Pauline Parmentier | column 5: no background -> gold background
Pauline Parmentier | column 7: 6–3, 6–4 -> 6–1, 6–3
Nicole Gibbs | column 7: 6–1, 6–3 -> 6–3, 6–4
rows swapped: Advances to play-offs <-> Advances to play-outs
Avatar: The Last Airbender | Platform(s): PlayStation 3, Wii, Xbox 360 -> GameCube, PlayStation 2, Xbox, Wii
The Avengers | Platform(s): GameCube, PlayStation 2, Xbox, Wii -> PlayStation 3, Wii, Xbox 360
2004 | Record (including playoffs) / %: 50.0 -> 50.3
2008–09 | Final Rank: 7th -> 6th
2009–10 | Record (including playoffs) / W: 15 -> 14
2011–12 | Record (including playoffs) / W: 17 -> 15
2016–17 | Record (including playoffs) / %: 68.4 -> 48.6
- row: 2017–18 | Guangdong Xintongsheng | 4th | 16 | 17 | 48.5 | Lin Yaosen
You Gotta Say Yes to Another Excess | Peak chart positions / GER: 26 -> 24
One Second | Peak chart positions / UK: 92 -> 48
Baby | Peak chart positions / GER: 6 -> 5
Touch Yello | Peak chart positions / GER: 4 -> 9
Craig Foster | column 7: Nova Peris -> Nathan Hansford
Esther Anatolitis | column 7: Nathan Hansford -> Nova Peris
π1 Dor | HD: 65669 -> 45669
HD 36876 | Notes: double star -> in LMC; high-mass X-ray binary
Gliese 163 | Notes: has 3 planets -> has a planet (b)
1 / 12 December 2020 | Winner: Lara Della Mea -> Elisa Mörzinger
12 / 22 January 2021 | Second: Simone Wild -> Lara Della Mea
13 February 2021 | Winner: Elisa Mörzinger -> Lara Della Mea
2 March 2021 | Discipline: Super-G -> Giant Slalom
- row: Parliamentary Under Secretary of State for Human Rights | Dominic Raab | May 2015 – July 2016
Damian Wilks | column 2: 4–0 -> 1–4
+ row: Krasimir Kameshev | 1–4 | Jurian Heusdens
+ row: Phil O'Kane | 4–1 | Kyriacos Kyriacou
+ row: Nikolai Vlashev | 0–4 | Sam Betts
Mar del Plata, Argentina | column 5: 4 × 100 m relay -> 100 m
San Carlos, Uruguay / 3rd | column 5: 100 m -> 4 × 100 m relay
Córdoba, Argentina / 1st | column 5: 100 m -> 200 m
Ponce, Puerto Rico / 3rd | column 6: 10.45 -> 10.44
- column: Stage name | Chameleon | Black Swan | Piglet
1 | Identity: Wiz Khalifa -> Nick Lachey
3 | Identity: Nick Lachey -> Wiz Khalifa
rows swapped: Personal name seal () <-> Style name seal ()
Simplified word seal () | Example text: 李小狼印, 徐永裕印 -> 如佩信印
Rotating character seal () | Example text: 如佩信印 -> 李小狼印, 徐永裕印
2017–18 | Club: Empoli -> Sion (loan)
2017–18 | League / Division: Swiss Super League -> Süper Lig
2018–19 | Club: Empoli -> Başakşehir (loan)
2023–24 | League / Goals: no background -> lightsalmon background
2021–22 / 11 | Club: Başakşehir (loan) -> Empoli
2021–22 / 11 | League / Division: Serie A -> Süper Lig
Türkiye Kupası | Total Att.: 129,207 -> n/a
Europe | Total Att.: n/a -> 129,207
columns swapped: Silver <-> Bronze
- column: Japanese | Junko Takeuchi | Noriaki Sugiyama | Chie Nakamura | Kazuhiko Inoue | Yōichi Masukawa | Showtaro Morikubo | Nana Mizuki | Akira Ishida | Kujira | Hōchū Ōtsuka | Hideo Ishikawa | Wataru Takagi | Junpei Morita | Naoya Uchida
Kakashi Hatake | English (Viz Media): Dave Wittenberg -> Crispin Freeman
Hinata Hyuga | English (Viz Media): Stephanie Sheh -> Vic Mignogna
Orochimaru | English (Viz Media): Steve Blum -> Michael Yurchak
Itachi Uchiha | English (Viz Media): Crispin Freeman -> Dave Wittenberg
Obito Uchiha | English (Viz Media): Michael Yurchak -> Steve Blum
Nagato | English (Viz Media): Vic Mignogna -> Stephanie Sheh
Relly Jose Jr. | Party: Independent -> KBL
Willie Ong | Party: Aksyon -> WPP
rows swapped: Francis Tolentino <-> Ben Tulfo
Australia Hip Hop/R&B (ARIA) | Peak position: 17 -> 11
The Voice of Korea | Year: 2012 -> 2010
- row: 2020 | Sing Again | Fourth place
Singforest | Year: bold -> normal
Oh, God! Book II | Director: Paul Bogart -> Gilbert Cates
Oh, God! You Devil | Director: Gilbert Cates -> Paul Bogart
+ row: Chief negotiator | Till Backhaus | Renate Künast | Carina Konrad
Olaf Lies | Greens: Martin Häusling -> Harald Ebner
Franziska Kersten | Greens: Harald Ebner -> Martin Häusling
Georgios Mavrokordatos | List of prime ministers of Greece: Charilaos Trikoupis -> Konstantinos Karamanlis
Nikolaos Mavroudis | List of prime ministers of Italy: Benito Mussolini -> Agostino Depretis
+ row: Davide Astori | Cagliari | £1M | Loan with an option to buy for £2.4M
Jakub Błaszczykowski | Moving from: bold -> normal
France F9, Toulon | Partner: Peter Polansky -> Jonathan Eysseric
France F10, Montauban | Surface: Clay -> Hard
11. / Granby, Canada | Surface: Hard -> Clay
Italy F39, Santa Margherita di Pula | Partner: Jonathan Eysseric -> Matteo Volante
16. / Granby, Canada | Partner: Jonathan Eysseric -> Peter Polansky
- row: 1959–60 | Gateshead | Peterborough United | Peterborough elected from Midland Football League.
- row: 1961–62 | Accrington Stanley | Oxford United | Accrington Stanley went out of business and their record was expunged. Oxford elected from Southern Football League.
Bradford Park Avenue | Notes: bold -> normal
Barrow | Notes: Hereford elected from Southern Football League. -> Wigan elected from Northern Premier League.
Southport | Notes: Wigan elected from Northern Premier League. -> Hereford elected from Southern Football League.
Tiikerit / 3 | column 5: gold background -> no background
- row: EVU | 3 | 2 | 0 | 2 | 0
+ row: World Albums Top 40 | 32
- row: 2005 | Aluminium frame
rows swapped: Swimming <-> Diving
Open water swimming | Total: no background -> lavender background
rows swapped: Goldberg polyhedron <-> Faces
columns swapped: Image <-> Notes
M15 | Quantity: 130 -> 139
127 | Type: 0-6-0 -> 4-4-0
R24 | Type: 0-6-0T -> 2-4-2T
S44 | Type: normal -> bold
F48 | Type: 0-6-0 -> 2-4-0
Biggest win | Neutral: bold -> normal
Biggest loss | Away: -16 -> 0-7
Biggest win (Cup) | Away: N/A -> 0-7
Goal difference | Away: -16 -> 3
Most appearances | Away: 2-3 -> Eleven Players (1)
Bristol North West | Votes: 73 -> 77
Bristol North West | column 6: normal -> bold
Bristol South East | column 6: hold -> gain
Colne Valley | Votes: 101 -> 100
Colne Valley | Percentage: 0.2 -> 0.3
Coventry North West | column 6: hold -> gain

.....

**Work to do**:
Recast the lines of every item above as one numbered list, with blank lines left out.

**Full response**:
1. Pauline Parmentier | column 5: no background -> gold background
2. Pauline Parmentier | column 7: 6–3, 6–4 -> 6–1, 6–3
3. Nicole Gibbs | column 7: 6–1, 6–3 -> 6–3, 6–4
4. rows swapped: Advances to play-offs <-> Advances to play-outs
5. Avatar: The Last Airbender | Platform(s): PlayStation 3, Wii, Xbox 360 -> GameCube, PlayStation 2, Xbox, Wii
6. The Avengers | Platform(s): GameCube, PlayStation 2, Xbox, Wii -> PlayStation 3, Wii, Xbox 360
7. 2004 | Record (including playoffs) / %: 50.0 -> 50.3
8. 2008–09 | Final Rank: 7th -> 6th
9. 2009–10 | Record (including playoffs) / W: 15 -> 14
10. 2011–12 | Record (including playoffs) / W: 17 -> 15
11. 2016–17 | Record (including playoffs) / %: 68.4 -> 48.6
12. - row: 2017–18 | Guangdong Xintongsheng | 4th | 16 | 17 | 48.5 | Lin Yaosen
13. You Gotta Say Yes to Another Excess | Peak chart positions / GER: 26 -> 24
14. One Second | Peak chart positions / UK: 92 -> 48
15. Baby | Peak chart positions / GER: 6 -> 5
16. Touch Yello | Peak chart positions / GER: 4 -> 9
17. Craig Foster | column 7: Nova Peris -> Nathan Hansford
18. Esther Anatolitis | column 7: Nathan Hansford -> Nova Peris
19. π1 Dor | HD: 65669 -> 45669
20. HD 36876 | Notes: double star -> in LMC; high-mass X-ray binary
21. Gliese 163 | Notes: has 3 planets -> has a planet (b)
22. 1 / 12 December 2020 | Winner: Lara Della Mea -> Elisa Mörzinger
23. 12 / 22 January 2021 | Second: Simone Wild -> Lara Della Mea
24. 13 February 2021 | Winner: Elisa Mörzinger -> Lara Della Mea
25. 2 March 2021 | Discipline: Super-G -> Giant Slalom
26. - row: Parliamentary Under Secretary of State for Human Rights | Dominic Raab | May 2015 – July 2016
27. Damian Wilks | column 2: 4–0 -> 1–4
28. + row: Krasimir Kameshev | 1–4 | Jurian Heusdens
29. + row: Phil O'Kane | 4–1 | Kyriacos Kyriacou
30. + row: Nikolai Vlashev | 0–4 | Sam Betts
31. Mar del Plata, Argentina | column 5: 4 × 100 m relay -> 100 m
32. San Carlos, Uruguay / 3rd | column 5: 100 m -> 4 × 100 m relay
33. Córdoba, Argentina / 1st | column 5: 100 m -> 200 m
34. Ponce, Puerto Rico / 3rd | column 6: 10.45 -> 10.44
35. - column: Stage name | Chameleon | Black Swan | Piglet
36. 1 | Identity: Wiz Khalifa -> Nick Lachey
37. 3 | Identity: Nick Lachey -> Wiz Khalifa
38. rows swapped: Personal name seal () <-> Style name seal ()
39. Simplified word seal () | Example text: 李小狼印, 徐永裕印 -> 如佩信印
40. Rotating character seal () | Example text: 如佩信印 -> 李小狼印, 徐永裕印
41. 2017–18 | Club: Empoli -> Sion (loan)
42. 2017–18 | League / Division: Swiss Super League -> Süper Lig
43. 2018–19 | Club: Empoli -> Başakşehir (loan)
44. 2023–24 | League / Goals: no background -> lightsalmon background
45. 2021–22 / 11 | Club: Başakşehir (loan) -> Empoli
46. 2021–22 / 11 | League / Division: Serie A -> Süper Lig
47. Türkiye Kupası | Total Att.: 129,207 -> n/a
48. Europe | Total Att.: n/a -> 129,207
49. columns swapped: Silver <-> Bronze
50. - column: Japanese | Junko Takeuchi | Noriaki Sugiyama | Chie Nakamura | Kazuhiko Inoue | Yōichi Masukawa | Showtaro Morikubo | Nana Mizuki | Akira Ishida | Kujira | Hōchū Ōtsuka | Hideo Ishikawa | Wataru Takagi | Junpei Morita | Naoya Uchida
51. Kakashi Hatake | English (Viz Media): Dave Wittenberg -> Crispin Freeman
52. Hinata Hyuga | English (Viz Media): Stephanie Sheh -> Vic Mignogna
53. Orochimaru | English (Viz Media): Steve Blum -> Michael Yurchak
54. Itachi Uchiha | English (Viz Media): Crispin Freeman -> Dave Wittenberg
55. Obito Uchiha | English (Viz Media): Michael Yurchak -> Steve Blum
56. Nagato | English (Viz Media): Vic Mignogna -> Stephanie Sheh
57. Relly Jose Jr. | Party: Independent -> KBL
58. Willie Ong | Party: Aksyon -> WPP
59. rows swapped: Francis Tolentino <-> Ben Tulfo
60. Australia Hip Hop/R&B (ARIA) | Peak position: 17 -> 11
61. The Voice of Korea | Year: 2012 -> 2010
62. - row: 2020 | Sing Again | Fourth place
63. Singforest | Year: bold -> normal
64. Oh, God! Book II | Director: Paul Bogart -> Gilbert Cates
65. Oh, God! You Devil | Director: Gilbert Cates -> Paul Bogart
66. + row: Chief negotiator | Till Backhaus | Renate Künast | Carina Konrad
67. Olaf Lies | Greens: Martin Häusling -> Harald Ebner
68. Franziska Kersten | Greens: Harald Ebner -> Martin Häusling
69. Georgios Mavrokordatos | List of prime ministers of Greece: Charilaos Trikoupis -> Konstantinos Karamanlis
70. Nikolaos Mavroudis | List of prime ministers of Italy: Benito Mussolini -> Agostino Depretis
71. + row: Davide Astori | Cagliari | £1M | Loan with an option to buy for £2.4M
72. Jakub Błaszczykowski | Moving from: bold -> normal
73. France F9, Toulon | Partner: Peter Polansky -> Jonathan Eysseric
74. France F10, Montauban | Surface: Clay -> Hard
75. 11. / Granby, Canada | Surface: Hard -> Clay
76. Italy F39, Santa Margherita di Pula | Partner: Jonathan Eysseric -> Matteo Volante
77. 16. / Granby, Canada | Partner: Jonathan Eysseric -> Peter Polansky
78. - row: 1959–60 | Gateshead | Peterborough United | Peterborough elected from Midland Football League.
79. - row: 1961–62 | Accrington Stanley | Oxford United | Accrington Stanley went out of business and their record was expunged. Oxford elected from Southern Football League.
80. Bradford Park Avenue | Notes: bold -> normal
81. Barrow | Notes: Hereford elected from Southern Football League. -> Wigan elected from Northern Premier League.
82. Southport | Notes: Wigan elected from Northern Premier League. -> Hereford elected from Southern Football League.
83. Tiikerit / 3 | column 5: gold background -> no background
84. - row: EVU | 3 | 2 | 0 | 2 | 0
85. + row: World Albums Top 40 | 32
86. - row: 2005 | Aluminium frame
87. rows swapped: Swimming <-> Diving
88. Open water swimming | Total: no background -> lavender background
89. rows swapped: Goldberg polyhedron <-> Faces
90. columns swapped: Image <-> Notes
91. M15 | Quantity: 130 -> 139
92. 127 | Type: 0-6-0 -> 4-4-0
93. R24 | Type: 0-6-0T -> 2-4-2T
94. S44 | Type: normal -> bold
95. F48 | Type: 0-6-0 -> 2-4-0
96. Biggest win | Neutral: bold -> normal
97. Biggest loss | Away: -16 -> 0-7
98. Biggest win (Cup) | Away: N/A -> 0-7
99. Goal difference | Away: -16 -> 3
100. Most appearances | Away: 2-3 -> Eleven Players (1)
101. Bristol North West | Votes: 73 -> 77
102. Bristol North West | column 6: normal -> bold
103. Bristol South East | column 6: hold -> gain
104. Colne Valley | Votes: 101 -> 100
105. Colne Valley | Percentage: 0.2 -> 0.3
106. Coventry North West | column 6: hold -> gain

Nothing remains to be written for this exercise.